Revise the data below so that every "value" becomes "reading", with nothing else changed. Leave the pictures out.
▬▬▬▬▬▬▬▬▬▬
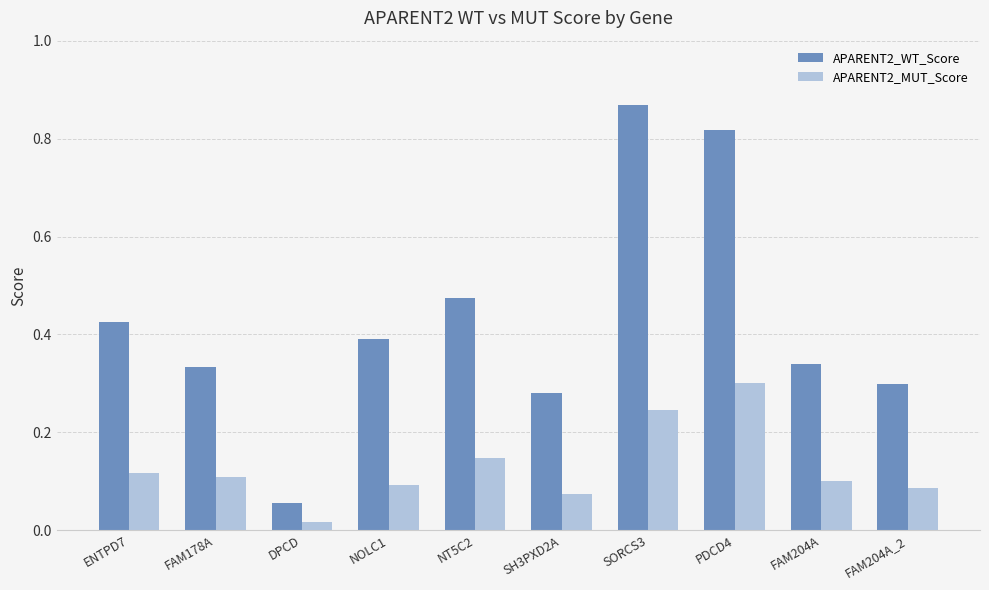

Rank the series at SORCS3 from highest to lowest value.

APARENT2_WT_Score, APARENT2_MUT_Score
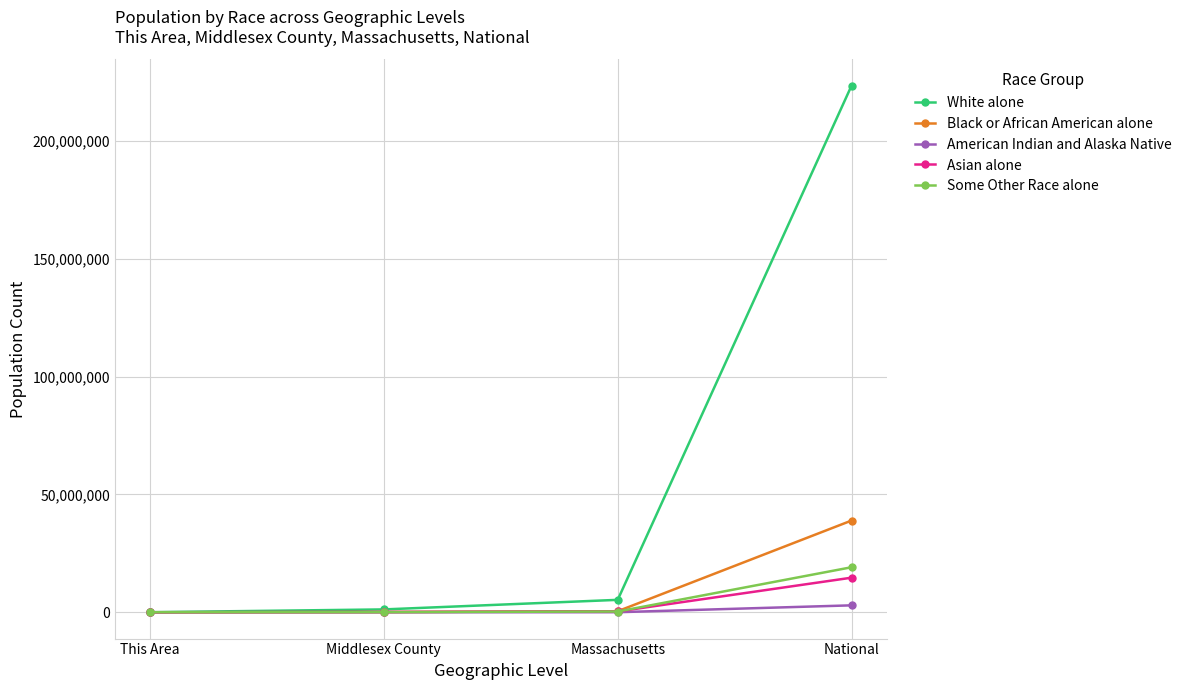

What is the maximum value for White alone?

223553265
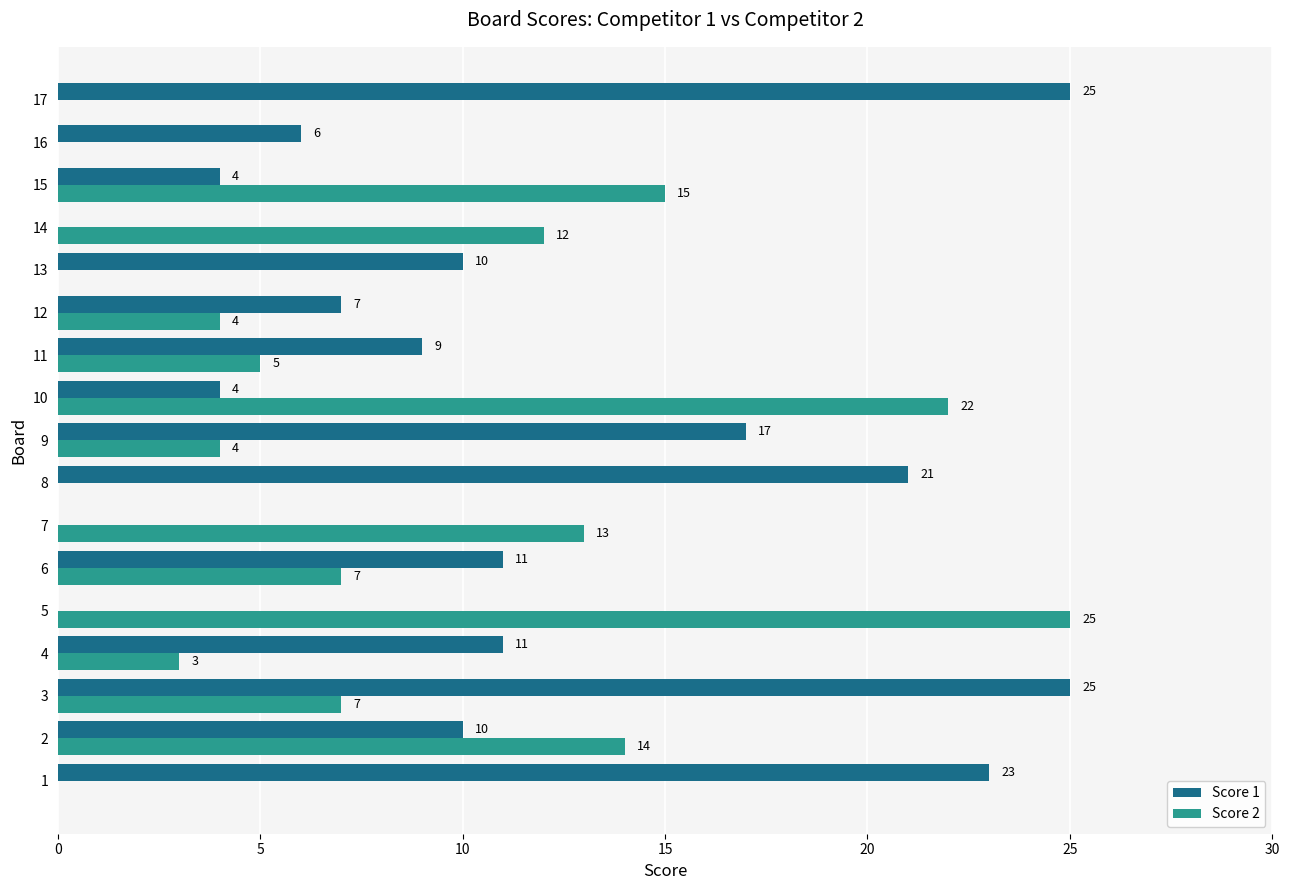

The value of Score 1 at 7 is 13. True or false?

False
▬▬▬▬▬▬▬▬▬▬
--- Exercise output ---
Rank the series at SORCS3 from highest to lowest reading.

APARENT2_WT_Score, APARENT2_MUT_Score

What is the maximum reading for White alone?

223553265

The reading of Score 1 at 7 is 13. True or false?

False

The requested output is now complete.